There's no doubt that a lot of my life revolves around this machine, before which I spend several hours a day. I've been riding this pony since 1992 (when I started building a Gopher presence, soon after I started work as a reference librarian at W&L), or maybe since 1989 when I started playing with HyperCard, or perhaps since 1984 when I bought my first microcomputer (a TI-Pro, still in the barn), or maybe 1979 when I started to play with SYMAP (making maps of demographic data from the Hungarian census of 1900), or maybe 1962 when I first started working with punch cards (as research assistant to Bob Textor in cross-cultural studies). At each of those junctures I had some idea of where I was heading, but the destinations kept changing as new possibilities emerged.
I seem to be in another spate of thinking about the ways the Web is/has been evolving, in the proximal contexts of Licklider's Libraries of the Future  (which I'm reading at Gardner's instigation) and the impending visit of friends with three home-schooled kids (for whom my question is: where does The Computer fit in what they're doing?)... and reflecting on the many ways in which my life has been tangled up with computers. For at least 45 years I've seen them as essential tools for things I needed to do, though generally my imagination has outrun my technical capabilities, and I've relied upon the multiple kindnesses of others to assist with practicalities and realize my imaginings. There's a looooong history of books and articles and Web resources that I've been influenced by, and an equally convoluted history of apps I've experimented with as I've worked at making sense of the potentials. Wish I could reconstruct all the steps...
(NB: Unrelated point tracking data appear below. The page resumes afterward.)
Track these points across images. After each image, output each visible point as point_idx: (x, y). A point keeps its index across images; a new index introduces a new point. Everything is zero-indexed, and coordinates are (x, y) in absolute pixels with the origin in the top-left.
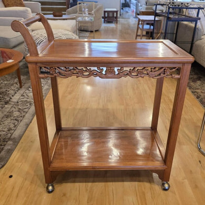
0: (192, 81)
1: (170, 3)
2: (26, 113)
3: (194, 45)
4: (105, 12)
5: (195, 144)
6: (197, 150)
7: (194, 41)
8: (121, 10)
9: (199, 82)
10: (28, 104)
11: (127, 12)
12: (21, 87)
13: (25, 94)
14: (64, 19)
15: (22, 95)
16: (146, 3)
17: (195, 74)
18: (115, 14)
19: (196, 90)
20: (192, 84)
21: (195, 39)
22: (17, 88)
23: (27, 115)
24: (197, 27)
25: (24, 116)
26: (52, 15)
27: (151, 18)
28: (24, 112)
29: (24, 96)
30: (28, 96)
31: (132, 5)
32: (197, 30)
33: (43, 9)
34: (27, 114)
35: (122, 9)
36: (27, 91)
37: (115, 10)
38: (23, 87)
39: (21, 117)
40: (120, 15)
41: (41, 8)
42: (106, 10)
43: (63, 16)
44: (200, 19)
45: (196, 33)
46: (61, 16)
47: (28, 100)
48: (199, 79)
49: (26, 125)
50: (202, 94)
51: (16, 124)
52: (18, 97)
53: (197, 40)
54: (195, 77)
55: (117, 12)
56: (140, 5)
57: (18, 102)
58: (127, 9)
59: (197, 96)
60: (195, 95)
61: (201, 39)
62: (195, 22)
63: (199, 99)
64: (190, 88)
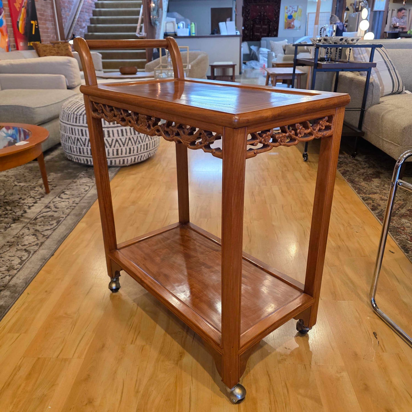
0: (364, 180)
1: (320, 41)
2: (47, 238)
3: (366, 114)
4: (213, 67)
5: (366, 299)
6: (369, 310)
7: (366, 107)
8: (243, 66)
9: (376, 182)
10: (54, 222)
11: (253, 68)
12: (47, 192)
13: (52, 205)
15: (47, 207)
16: (284, 50)
17: (369, 167)
18: (231, 70)
19: (371, 196)
20: (363, 184)
21: (368, 103)
22: (41, 194)
23: (48, 242)
24: (371, 80)
25: (42, 243)
27: (289, 70)
28: (44, 236)
29: (49, 208)
30: (56, 208)
31: (261, 57)
32: (370, 87)
34: (48, 240)
35: (245, 63)
36: (58, 199)
37: (231, 63)
38: (52, 192)
39: (37, 244)
40: (240, 73)
41: (103, 62)
42: (216, 63)
44: (375, 65)
45: (369, 92)
46: (134, 74)
47: (56, 215)
48: (377, 175)
49: (42, 259)
50: (381, 203)
51: (24, 258)
52: (38, 210)
53: (372, 105)
54: (370, 171)
55: (233, 66)
56: (274, 55)
57: (36, 219)
58: (253, 63)
59: (373, 206)
60: (368, 204)
61: (379, 103)
62: (366, 72)
63: (377, 211)
64: (359, 191)
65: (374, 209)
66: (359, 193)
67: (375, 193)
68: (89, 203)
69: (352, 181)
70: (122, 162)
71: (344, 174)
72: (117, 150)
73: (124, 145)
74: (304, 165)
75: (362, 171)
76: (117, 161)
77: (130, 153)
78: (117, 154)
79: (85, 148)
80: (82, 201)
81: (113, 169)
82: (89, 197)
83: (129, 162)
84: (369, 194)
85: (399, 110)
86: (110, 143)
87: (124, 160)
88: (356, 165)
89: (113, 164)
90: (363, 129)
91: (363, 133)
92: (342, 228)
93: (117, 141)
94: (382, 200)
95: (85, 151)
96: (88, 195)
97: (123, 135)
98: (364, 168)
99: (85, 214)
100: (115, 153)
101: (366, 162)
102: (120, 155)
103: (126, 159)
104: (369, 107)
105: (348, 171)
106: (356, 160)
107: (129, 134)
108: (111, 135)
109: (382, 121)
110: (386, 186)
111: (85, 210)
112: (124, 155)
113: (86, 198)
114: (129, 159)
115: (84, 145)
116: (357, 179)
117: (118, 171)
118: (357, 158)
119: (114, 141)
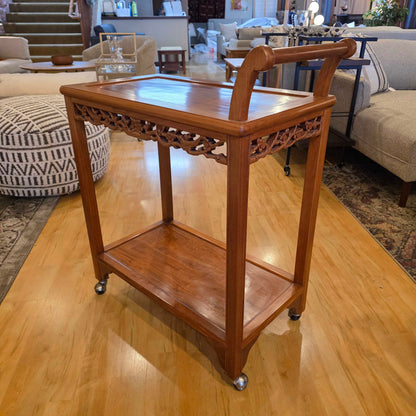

I started library school in January 1991 with the question What will microcomputers do to libraries? but I certainly didn't foresee that the most profound effect would be to distribute the end-user's experience in most information transactions --to make the physical library mostly irrelevant to seeking answers, to enmesh the user in networks composed of nodes that might be on different continents, to make multimedia an everyday experience, and to proffer tools that make the user an active contributor to the construction of distributed knowledge. Two of today's cases in point:
Harper's release of 150+ years of full text archive exposes a glorious trove, and the possibility of gathering up David Halberstam's contributions to the magazine adds a great deal to a resource like Christopher Lydon's program recorded two days after Halberstam's deathand
I discover that others who are reading Eco's Mysterious Flame of Queen Loana have established a Wiki-based annotation project for the book.